■ WHAT YOU WILL DO ■
a: Translate this sentence from the sticky rice recipe into Spanish: "Place the stainless steel bowl on the steamer rack."
b: Retype the part of the sticky rice recipe that runs from "Add 1 cup (200g)" up to and including "in the water.".

■ SOURCE ■
________
No more wet & mushy Instant Pot Sticky Rice (Pressure Cooker Sticky Rice)! Quick & easy way to make flavorful, evenly cooked Glutinous Rice with no soaking.
Author:
Recipe type: Breakfast, Brunch, Dinner, Lunch, Rice, Side Dish, Super Easy
Cuisine: Asian
Serving: 2 - 4
Ingredients
  • 1 cup (200g) Glutinous Rice (No soaking required)
  • ⅔ cup (167ml) cold tap water
Instructions
  1. Pressure Cook Glutinous Rice: Add 1 cup (250ml) cold tap water and a steamer rack in your pressure cooker.

    Add 1 cup (200g) glutinous rice in a stainless steel bowl. Place the stainless steel bowl on the steamer rack. Pour ⅔ cup (167ml) cold tap water into the stainless steel bowl. Ensure all the rice is submerged in the water.
________
[Stored items]
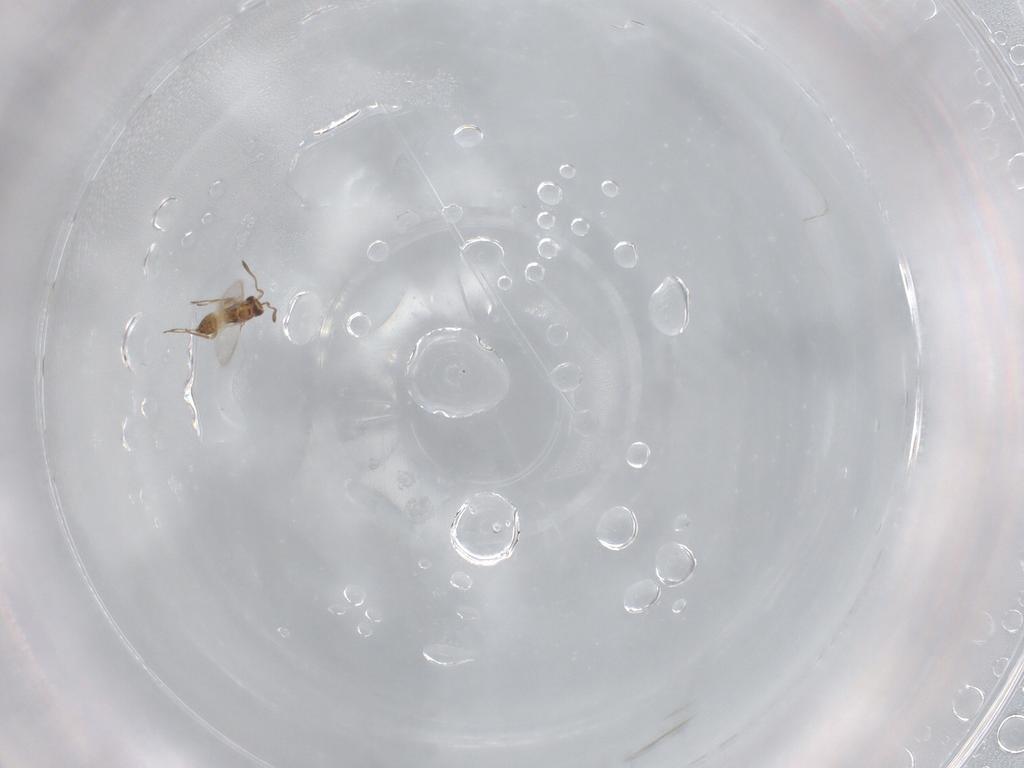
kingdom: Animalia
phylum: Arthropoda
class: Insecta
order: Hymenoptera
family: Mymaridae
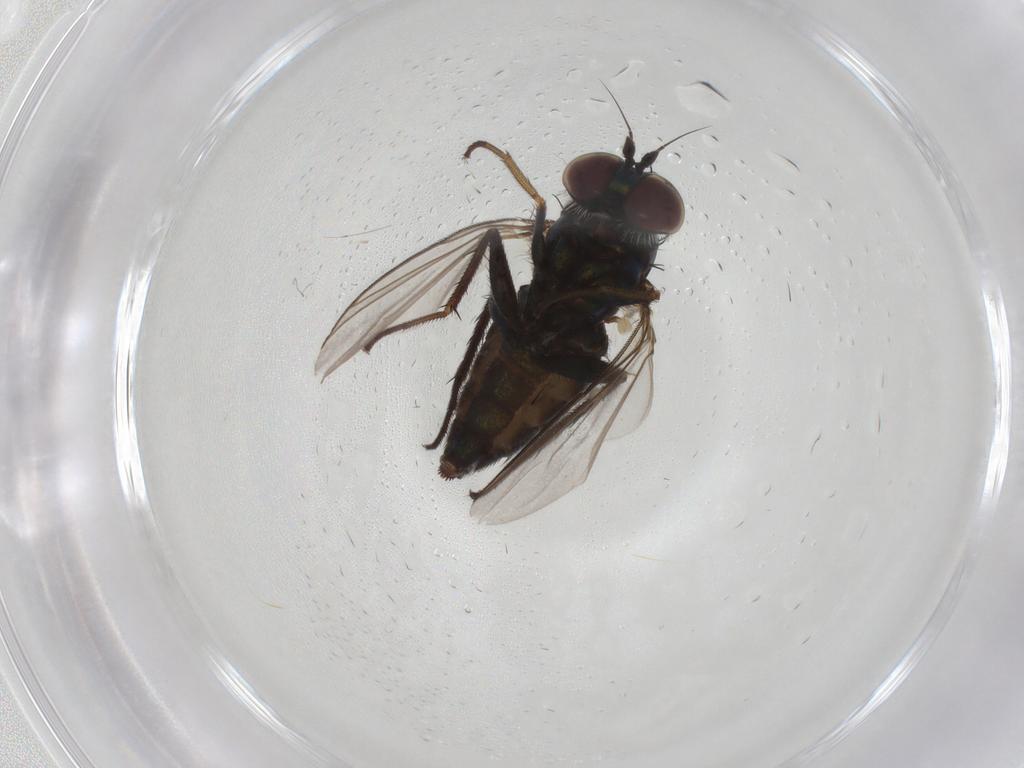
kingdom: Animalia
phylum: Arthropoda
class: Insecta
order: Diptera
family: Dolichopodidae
________
■ SOLUTION LIST ■
a: Coloque el tazón de acero inoxidable sobre la rejilla para cocinar al vapor.

b:
Add 1 cup (200g) glutinous rice in a stainless steel bowl. Place the stainless steel bowl on the steamer rack. Pour ⅔ cup (167ml) cold tap water into the stainless steel bowl. Ensure all the rice is submerged in the water.